After the game, the two teams hung out around the coolers, had a beer and some laughs, talked the game over. It turned out that Joe Ausanio was a great guy, likable, modest, born in Kingston. At the time, he worked in some capacity with the Tampa Bay Devil Rays (as they were called at the time), still hoping to catch on with a team. Joe still had his fastball, he said. Yes, I nodded, he still had his fastball.
Needless to say, the Hummingbirds won the game. Joe struck out the next batter, but then something wonderful happened. My teammate and friend Ron Smaka drove a line drive into RF for a clean single. Ausanio was stunned; this kind of thing did not happen often. He struck out the next batter and the game was done.
When I wrote Six Innings, I had to name 24 players, plus coaches, parents, friends, etc. I remembered Joe Ausanio — it was a lifetime experience for me, though I did hit against another former Major Leaguer in a tournament, an older guy who used to pitch for the A’s back in the ’70s, with somewhat better results — so I decided to use his name in my book. He’s a minor character on the opposing Gas & Electric-sponsored team. During a tense moment in the game, Ausanio throws a guy out at the plate with a rocket from center field. Here’s the scene (pages 102-103):
Ausanio fires from shallow center, the ball skips once on the grass to catcher Travis Green.

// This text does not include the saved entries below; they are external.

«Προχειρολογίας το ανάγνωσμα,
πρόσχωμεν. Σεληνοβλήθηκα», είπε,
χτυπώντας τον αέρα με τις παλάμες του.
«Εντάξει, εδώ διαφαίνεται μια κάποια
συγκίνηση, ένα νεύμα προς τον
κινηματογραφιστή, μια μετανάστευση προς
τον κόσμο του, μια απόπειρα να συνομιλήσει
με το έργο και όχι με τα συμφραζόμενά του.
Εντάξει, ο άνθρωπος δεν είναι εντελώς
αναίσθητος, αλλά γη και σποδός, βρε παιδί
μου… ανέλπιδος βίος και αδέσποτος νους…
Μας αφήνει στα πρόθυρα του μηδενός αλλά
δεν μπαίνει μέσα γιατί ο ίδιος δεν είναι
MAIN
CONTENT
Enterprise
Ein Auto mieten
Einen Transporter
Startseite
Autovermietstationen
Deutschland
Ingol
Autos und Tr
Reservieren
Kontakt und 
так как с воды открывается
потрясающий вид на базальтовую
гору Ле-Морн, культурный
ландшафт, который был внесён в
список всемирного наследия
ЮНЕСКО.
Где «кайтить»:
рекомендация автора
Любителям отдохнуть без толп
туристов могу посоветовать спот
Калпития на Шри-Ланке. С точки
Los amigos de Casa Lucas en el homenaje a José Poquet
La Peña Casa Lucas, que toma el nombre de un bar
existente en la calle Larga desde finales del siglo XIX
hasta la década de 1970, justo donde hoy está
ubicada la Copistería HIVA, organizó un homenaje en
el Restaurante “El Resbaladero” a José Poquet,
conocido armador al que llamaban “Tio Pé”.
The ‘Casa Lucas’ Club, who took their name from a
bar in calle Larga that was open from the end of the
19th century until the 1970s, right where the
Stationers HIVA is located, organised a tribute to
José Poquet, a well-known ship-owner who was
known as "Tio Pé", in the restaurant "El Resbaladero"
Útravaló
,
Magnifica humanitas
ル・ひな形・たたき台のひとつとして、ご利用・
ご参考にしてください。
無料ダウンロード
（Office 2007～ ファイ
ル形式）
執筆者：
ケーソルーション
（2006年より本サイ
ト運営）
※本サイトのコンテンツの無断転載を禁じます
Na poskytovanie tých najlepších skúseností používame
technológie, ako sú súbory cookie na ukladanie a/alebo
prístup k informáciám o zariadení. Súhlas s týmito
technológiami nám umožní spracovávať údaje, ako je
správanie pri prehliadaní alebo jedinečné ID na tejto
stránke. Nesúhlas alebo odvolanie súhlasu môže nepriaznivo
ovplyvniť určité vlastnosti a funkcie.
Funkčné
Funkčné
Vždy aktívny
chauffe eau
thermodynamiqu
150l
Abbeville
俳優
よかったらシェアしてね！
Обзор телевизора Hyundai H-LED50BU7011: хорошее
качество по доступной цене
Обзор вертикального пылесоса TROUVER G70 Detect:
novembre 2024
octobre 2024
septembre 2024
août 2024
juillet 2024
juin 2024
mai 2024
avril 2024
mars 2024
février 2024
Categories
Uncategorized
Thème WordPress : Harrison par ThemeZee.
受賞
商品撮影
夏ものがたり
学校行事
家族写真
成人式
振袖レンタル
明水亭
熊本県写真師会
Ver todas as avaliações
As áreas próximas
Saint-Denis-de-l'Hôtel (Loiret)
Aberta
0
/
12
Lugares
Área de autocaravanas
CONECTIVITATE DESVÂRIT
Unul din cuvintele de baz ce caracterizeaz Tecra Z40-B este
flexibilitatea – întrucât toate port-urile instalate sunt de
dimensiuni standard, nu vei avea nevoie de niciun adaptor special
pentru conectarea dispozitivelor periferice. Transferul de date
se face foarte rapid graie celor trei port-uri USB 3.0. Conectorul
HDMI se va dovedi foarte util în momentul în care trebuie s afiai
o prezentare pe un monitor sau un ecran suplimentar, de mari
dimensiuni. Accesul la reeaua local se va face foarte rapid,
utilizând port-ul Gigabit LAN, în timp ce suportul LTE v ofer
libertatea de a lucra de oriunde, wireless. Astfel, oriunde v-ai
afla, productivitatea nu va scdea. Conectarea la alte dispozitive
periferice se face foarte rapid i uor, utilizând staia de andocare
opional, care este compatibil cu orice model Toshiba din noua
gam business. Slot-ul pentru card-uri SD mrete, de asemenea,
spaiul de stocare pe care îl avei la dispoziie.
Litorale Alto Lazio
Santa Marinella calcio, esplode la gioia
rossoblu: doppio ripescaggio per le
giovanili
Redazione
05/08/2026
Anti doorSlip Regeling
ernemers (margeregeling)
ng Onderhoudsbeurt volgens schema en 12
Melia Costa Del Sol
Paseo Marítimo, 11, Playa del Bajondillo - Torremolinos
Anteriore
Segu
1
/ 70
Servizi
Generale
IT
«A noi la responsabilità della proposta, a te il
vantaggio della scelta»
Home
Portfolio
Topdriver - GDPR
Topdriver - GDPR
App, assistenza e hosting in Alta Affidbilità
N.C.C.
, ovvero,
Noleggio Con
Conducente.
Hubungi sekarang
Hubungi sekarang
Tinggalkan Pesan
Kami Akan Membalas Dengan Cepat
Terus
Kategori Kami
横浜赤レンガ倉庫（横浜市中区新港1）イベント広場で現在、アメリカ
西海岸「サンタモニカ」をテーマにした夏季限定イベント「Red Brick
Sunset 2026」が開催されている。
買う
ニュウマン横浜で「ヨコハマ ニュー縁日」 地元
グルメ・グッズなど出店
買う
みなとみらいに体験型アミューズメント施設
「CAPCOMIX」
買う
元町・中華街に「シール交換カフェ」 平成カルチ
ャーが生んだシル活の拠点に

“Hit it! Hit it! Slide!” a cacophony of voices cry.
Scooter slides. Green catches the ball and sweeps the tag across Scooter’s cleats.
“Out!” the home-plate umpire yells.
In that instant, everything freezes, a DVD on pause, then explodes into action. Both teams, the fans, the coaches — shouting, cheering, hooting, protesting — every emotion galvanized at once, a kinetic charge of energy rising up through the five layers of the earth’s atmosphere, their cries and dreams climbing from troposphere to exosphere, soaring into the velvet void of deepest space. A roar that happens on Little League fields every day, in every town, city, state, and country all over the world, from Logansport to Osaka, San Cristobal to Little Rock. The sound the game makes when it is played passionately, with young hearts.
My best, and thanks for asking. Are you related to him?